Singleandproud · 04/10/2024 20:24

You need to change jobs, this is a workplace issue. To not pay you overtime / Flexi / time in lieu is just not on.
I work somewhere they bend over backwards to accommodate both mums and dads and other with caring responsibilities / disabilities / fertility treatment and to be flexible. There are better places out there.

Twilightstarbright · 04/10/2024 20:25

You need to move jobs, they sound awful. If I had to do that amount of travel I’d expect TOIL or payment in addition.

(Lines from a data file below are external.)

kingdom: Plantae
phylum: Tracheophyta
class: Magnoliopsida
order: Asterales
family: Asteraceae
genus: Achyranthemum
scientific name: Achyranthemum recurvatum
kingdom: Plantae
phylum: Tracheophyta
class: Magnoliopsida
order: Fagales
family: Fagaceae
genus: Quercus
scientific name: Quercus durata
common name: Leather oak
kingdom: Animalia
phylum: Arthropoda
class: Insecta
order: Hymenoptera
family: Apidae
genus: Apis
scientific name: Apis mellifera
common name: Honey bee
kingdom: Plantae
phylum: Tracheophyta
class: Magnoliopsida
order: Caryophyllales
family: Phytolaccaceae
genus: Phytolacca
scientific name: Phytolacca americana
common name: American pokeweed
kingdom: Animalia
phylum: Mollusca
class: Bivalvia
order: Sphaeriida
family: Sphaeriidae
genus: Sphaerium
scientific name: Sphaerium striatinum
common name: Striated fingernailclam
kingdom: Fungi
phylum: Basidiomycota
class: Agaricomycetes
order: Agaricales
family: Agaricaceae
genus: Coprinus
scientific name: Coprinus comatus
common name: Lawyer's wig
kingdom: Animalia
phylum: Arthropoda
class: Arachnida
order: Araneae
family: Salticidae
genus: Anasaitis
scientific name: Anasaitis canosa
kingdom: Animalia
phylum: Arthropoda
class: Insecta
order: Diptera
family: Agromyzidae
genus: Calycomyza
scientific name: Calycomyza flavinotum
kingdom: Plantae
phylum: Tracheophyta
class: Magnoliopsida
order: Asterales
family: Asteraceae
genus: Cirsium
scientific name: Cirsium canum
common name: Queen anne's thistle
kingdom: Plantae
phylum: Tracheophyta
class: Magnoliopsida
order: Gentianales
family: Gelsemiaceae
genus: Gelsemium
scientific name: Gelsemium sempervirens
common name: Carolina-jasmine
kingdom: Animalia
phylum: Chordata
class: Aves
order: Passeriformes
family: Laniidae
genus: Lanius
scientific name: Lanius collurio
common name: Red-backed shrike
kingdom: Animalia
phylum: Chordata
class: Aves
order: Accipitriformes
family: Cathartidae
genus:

Sallyanne92 · 04/10/2024 20:26

I do a 4 day week, my work are understanding and I do not work outside of my contracted hours, I turn my phone off and enjoy my day off. I do no work outside of my hours and if they ask I just say no, what are they going to do? Are you part of a union, you need legal advice

90yomakeuproom · 04/10/2024 20:26

Why did you agree to work Tuesday if it's your non working day? Just say the nursery can't fit your DC in on any extra days.

WYorkshireRose · 04/10/2024 20:27

Monkeysatonthewall · 04/10/2024 20:04

Awful.
They'd never treat a man like this.

Most men wouldn't allow themselves to be treated like this. And nor would some women. It's about knowing your worth and having strong boundaries.

Fraudornot · 04/10/2024 20:27

Dig your heels in on those one and claim the toil. You will still have to pay nursery but you may get a day off to yourself on another day where you can do what you want. Honestly you have to make the boundary here because no one else cares and no one else will give you a Pat on the back for travelling on your day off. What is the worst that can happen? They can’t say you are being unreasonable for taking the time back.